WHAT TO DO:
Below are some records; find each line that carries the word "Brasília" and copy it.

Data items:
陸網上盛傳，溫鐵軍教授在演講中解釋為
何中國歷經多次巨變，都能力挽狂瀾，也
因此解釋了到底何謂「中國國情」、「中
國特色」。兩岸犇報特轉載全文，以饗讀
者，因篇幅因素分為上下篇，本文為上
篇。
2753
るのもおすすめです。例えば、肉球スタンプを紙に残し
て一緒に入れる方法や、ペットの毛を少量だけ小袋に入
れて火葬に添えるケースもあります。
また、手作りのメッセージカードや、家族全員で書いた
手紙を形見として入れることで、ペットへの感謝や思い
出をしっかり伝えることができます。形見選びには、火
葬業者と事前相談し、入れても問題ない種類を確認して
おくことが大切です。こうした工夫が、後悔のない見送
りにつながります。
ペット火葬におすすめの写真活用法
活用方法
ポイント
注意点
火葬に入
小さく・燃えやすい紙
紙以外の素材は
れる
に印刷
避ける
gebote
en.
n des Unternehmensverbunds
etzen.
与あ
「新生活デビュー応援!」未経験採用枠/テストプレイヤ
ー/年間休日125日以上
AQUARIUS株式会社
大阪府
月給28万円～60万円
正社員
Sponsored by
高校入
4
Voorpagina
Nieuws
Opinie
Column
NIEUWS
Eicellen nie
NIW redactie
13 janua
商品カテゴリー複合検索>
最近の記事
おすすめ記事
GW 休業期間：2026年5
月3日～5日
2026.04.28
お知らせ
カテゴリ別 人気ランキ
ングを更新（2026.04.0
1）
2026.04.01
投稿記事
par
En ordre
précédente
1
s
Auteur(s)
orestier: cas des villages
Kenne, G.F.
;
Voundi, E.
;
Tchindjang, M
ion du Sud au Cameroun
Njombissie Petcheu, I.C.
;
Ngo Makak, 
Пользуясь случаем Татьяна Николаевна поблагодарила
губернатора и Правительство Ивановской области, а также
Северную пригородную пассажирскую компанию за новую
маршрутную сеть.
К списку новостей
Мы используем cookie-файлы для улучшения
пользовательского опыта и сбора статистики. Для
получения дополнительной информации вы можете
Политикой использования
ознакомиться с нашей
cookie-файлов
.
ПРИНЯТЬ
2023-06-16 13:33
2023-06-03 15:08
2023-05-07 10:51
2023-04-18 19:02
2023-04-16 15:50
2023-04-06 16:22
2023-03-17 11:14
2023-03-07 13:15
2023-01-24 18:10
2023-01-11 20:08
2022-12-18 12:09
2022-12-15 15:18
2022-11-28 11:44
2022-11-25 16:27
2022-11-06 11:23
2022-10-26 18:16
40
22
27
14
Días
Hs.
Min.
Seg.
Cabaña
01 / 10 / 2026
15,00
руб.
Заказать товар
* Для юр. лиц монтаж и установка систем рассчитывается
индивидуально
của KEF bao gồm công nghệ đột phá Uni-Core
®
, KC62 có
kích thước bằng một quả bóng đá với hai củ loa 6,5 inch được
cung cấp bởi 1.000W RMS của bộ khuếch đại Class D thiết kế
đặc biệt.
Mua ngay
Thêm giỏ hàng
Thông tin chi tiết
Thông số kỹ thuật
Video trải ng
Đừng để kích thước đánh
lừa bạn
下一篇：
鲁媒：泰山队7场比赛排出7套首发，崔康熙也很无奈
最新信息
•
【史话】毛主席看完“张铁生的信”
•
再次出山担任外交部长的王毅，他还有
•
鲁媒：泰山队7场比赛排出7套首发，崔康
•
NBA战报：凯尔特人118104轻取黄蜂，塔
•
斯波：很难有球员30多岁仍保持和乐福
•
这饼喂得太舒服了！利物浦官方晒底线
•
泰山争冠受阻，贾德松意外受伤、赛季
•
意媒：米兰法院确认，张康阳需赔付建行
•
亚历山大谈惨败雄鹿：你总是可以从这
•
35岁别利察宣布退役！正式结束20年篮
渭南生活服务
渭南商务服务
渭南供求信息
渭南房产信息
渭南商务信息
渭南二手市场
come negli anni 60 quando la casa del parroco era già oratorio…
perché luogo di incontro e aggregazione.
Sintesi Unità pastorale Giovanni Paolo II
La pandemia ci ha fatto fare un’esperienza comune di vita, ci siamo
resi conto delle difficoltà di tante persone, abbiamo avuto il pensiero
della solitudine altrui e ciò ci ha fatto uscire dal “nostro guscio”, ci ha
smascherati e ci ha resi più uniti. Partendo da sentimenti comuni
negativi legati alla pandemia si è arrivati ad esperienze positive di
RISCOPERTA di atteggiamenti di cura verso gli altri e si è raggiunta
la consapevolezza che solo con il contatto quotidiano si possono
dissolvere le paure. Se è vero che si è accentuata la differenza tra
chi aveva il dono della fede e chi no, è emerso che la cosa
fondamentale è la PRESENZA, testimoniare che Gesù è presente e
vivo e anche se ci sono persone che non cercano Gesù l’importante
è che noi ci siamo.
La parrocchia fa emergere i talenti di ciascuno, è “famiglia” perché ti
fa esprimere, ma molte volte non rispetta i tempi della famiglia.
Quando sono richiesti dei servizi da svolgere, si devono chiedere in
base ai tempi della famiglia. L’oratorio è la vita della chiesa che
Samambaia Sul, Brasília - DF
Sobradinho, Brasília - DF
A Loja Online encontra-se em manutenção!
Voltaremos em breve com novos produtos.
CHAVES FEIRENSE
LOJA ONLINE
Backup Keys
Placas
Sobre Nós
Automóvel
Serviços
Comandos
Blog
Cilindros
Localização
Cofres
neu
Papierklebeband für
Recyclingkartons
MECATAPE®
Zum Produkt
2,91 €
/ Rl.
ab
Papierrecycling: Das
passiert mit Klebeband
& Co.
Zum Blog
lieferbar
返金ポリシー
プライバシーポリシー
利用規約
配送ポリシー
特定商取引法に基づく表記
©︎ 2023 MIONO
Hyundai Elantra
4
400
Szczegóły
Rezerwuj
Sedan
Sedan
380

ANSWER TO THIS EXERCISE:
Samambaia Sul, Brasília - DF
Sobradinho, Brasília - DF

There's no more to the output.